Procédure devant la cour :
Par une requête et un mémoire, enregistrés le 18 décembre 2017 et le 31 mai 2018, le ministre d'Etat, ministre de l'intérieur, demande à la cour d'annuler ce jugement du 14 novembre 2017.
Le ministre soutient que :
- il pouvait opposer à une nouvelle demande des faits antérieurs à une précédente décision défavorable, dès lors qu'il n'en avait pas eu alors connaissance ;
-il n'avait pas en totalité connaissance des faits délictueux commis par M. B...à la date de sa première décision d'ajournement du 22 décembre 2009 ;
- le bulletin n°2 du casier judiciaire de l'intéressé ne comportait alors pas mention des condamnations de l'intéressé pour les faits commis entre 1987 et 1988 ;
- la gravité de ces faits justifiait qu'ils soient pris en compte en dépit de leur ancienneté ;
- M. B...ne présente pas de réelles garanties d'intégration et son autonomie matérielle n'apparaît pas acquise ;
- ce motif complémentaire d'absence d'autonomie matérielle peut constituer un motif supplémentaire permettant de fonder sa décision d'ajournement ;
- M. B...ne conteste pas les faits qui lui sont opposés ;
- la circonstance que le requérant vit depuis l'âge de sept ans en France, que quasiment tout sa famille a la nationalité française, qu'il maîtrise le français et qu'il soit propriétaire de son logement et inséré économiquement n'efface pas la gravité des actes commis et leur caractère répréhensible.
Par un mémoire en défense, enregistré le 7 mai 2018, M. A...B..., représenté par MeD..., conclut au rejet de la requête, à ce qu'il soit enjoint au ministre de procéder à un réexamen de sa demande dans un délai d'un mois à compter de la notification de la décision à intervenir, sous astreinte de dix euros par jour de retard, et à la condamnation de l'Etat à lui verser une somme de 1 500 euros en application de l'article L. 761-1 du code de justice administrative.
M. B...fait valoir que le moyen d'annulation retenu par le tribunal administratif est fondé et que la demande de substitution de motifs demandée par le ministre ne peut être accueillie dès lors qu'il n'est pas établi que le ministre aurait pris la même décision d'ajournement en se fondant uniquement sur sa situation économique, ce grief lui ayant déjà été précédemment opposé, alors que sa situation présente n'est plus la même, étant désormais salarié en CDI et non plus gérant de société, et justifiant d'un salaire supérieur au SMIC.
Vu les autres pièces du dossier.
Vu :
- le décret n° 93-1362 du 30 décembre 1993 ;
- le code civil ;
- le code de justice administrative.
Les parties ont été régulièrement averties du jour de l'audience.
Le président de la formation de jugement a dispensé le rapporteur public, sur sa proposition, de prononcer des conclusions à l'audience.
Ont été entendus au cours de l'audience publique :
- le rapport de M. Mony,
- et les observations de MmeG..., représentant le ministre de l'intérieur.
Considérant ce qui suit :
1. M.B..., ressortissant algérien né en 1951, a sollicité sa réintégration dans la nationalité française.
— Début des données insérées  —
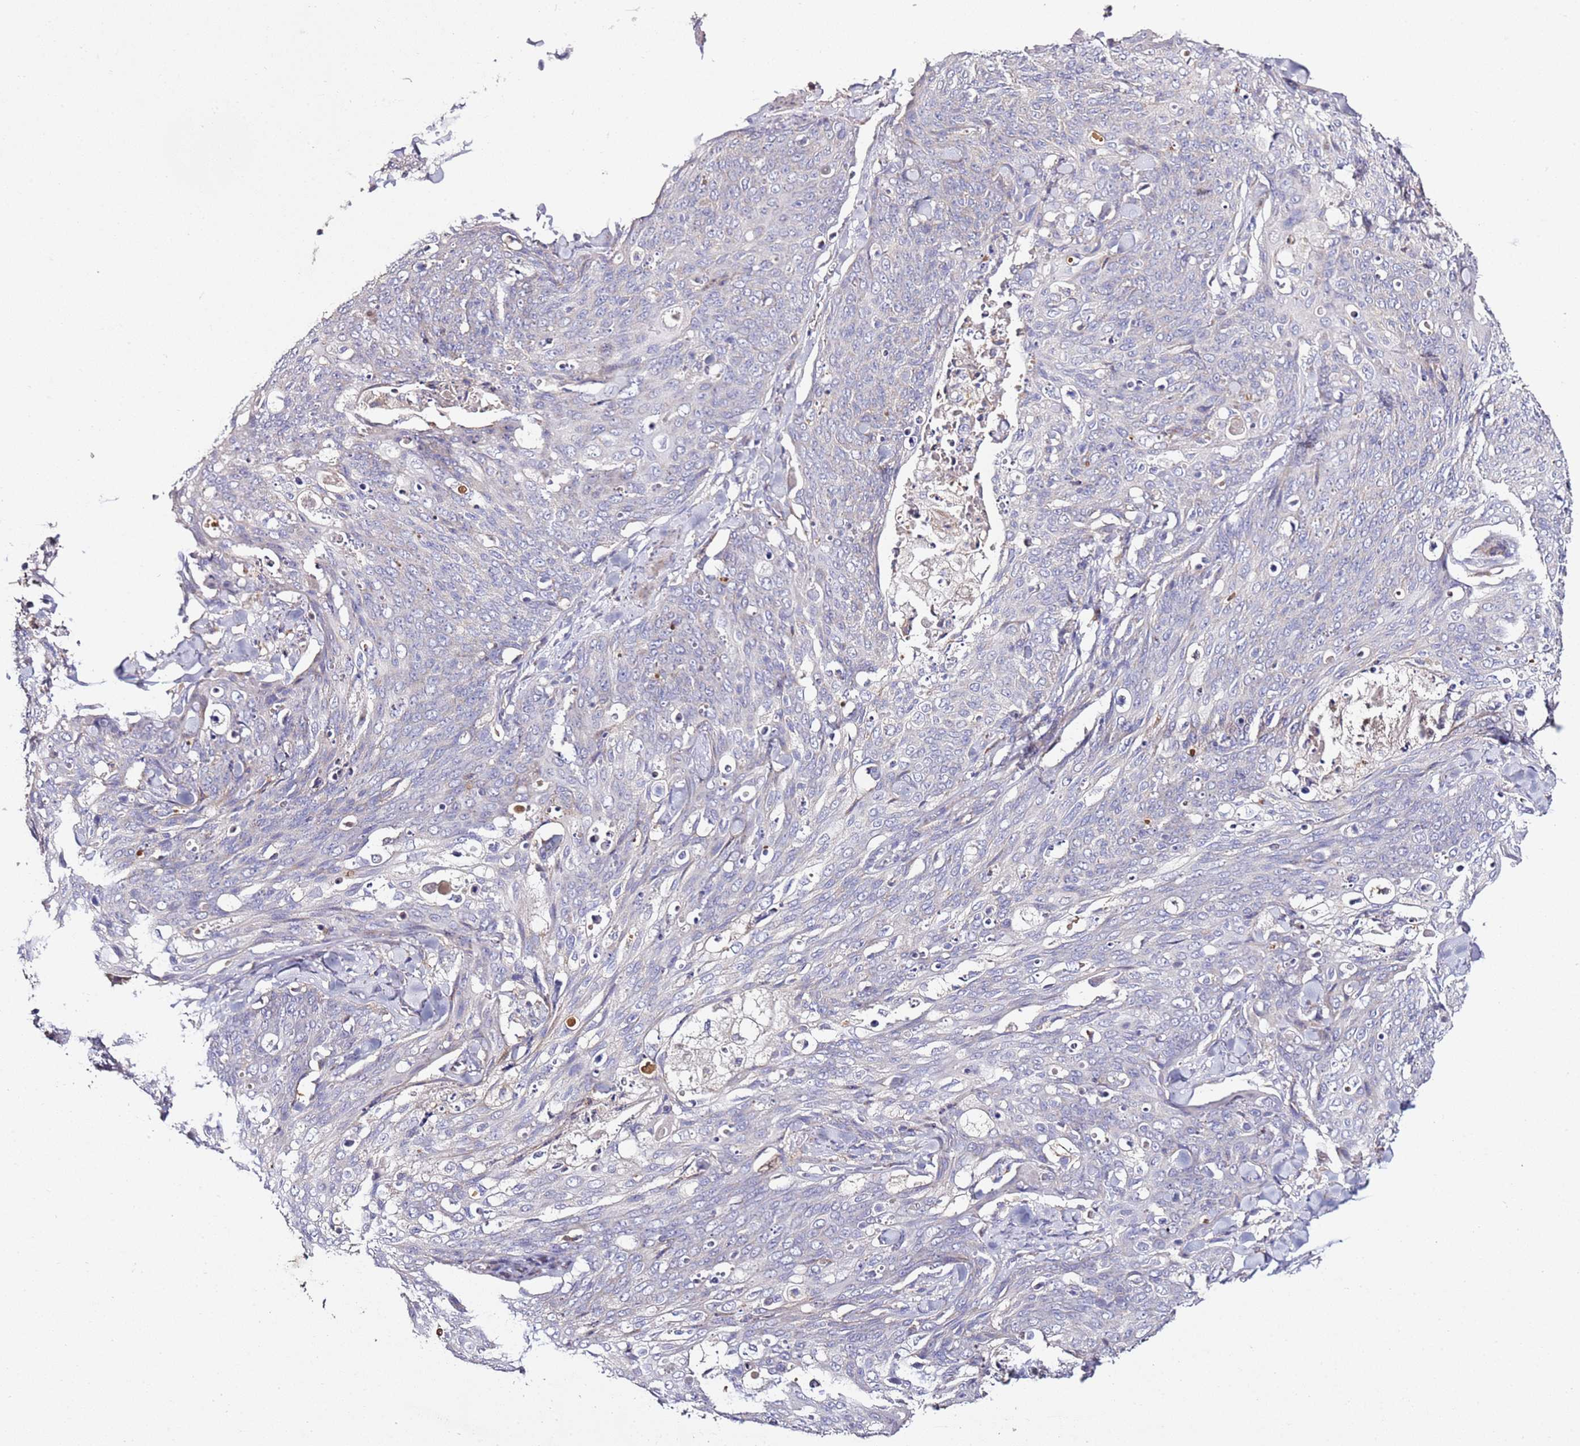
{"staining": {"intensity": "negative", "quantity": "none", "location": "none"}, "tissue": "skin cancer", "cell_type": "Tumor cells", "image_type": "cancer", "snomed": [{"axis": "morphology", "description": "Squamous cell carcinoma, NOS"}, {"axis": "topography", "description": "Skin"}, {"axis": "topography", "description": "Vulva"}], "caption": "Tumor cells show no significant positivity in skin squamous cell carcinoma.", "gene": "OR2B11", "patient": {"sex": "female", "age": 85}}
Sa demande a fait l'objet d'une première décision d'ajournement à deux ans le 22 décembre 2009, décision maintenue sur recours gracieux. Par une seconde décision en date du 5 mai 2015, le ministre de l'intérieur a ajourné une nouvelle fois à deux ans cette demande. M. B...a ensuite contesté la légalité de cette décision de même que la décision du 12 août 2015 portant rejet du recours gracieux formé contre cette décision. Le tribunal administratif de Nantes a fait droit à cette requête et a annulé ces décisions par un jugement du 14 novembre 2017. Le ministre de l'intérieur relève appel de ce jugement.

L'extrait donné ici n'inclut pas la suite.